Eventually, as my writing got better and my books became more closely aligned to their genres, I realized there was no ‘secret sauce.’ At the end of the day, it doesn’t matter how much money you spend on advertising – if nobody wants to buy your books, they won’t.
So while that course is great in terms of learning how to market your book, you first need a solid product to try and sell. Focus on these fundamentals. The first and most important step to writing a successful book is to write and publish a book that deserves to be successful.
A Successful Book Has Content That Meets Reader Expectations
Even if you get the cover, blurb and concept right, and hire a solid professional editor, you still have to make sure the fundamentals of the book extend even further. You still need solid content that meets the expectation of the readers.
As noted in my cover design article, successful MMA author Simone Scarlet pointed out how changing the cover of her book Bruiser instantly transformed the success of its sales – but that didn’t translate the book into a best-seller. As she pointed out: “The book featured cheating – a big ‘no-no.’ There was a love triangle, but between a guy and two girls – another ‘no-no.’”

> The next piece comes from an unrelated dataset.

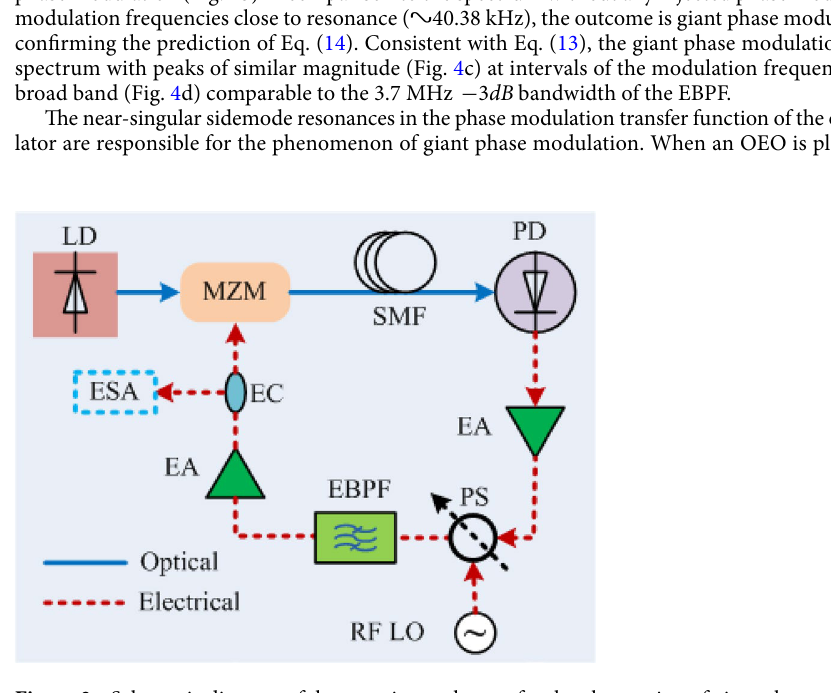
Figure 3. Schematic diagram of the experimental setup for the observation of giant phase modulation. LD Laser diode, MZM Mach–Zehnder modulator, SMF Single mode fiber, PD Photodiode, EA Electrical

Your book can be solid in every other fundamental aspect, but if it fails to fulfill the expectations of a genre then it similarly breaches the unspoken author/reader contract. Typical romance books, for example, need to have a hero who keeps it in his pants (except for the love-of-his-life, obviously) and a guaranteed HEA. If you fail to meet those standards, a reader can complain that your book isn’t even really a romance novel. It’s one of those examples in which a book can “look like a duck” (the cover) and “sound like a duck” (the blurb) and even “walk like a duck” (the formatting and setting) but still end up not being a “duck” in the eyes of the targeted genre’s readers.
So circling back to my original point – it’s all about the fundamentals.
Successful writing isn’t about marketing, or advertising, or street teams or blog takeovers. Those are all aspects of how to amplify the success of a book, but none of them can make a book successful if it doesn’t deserve to be.
If you want to be a successful author, you have to start by being a good author – by doing your homework, coming up with a plan, putting in the effort, and making sure the foundations of your writing are built on sturdy bedrock.
But that’s not beyond the means of any motivated writer – and just like successful writers respect the author/reader contract, by making sure you cover the fundamentals, you’re making a commitment to the success of your writing career that will always eventually pay off.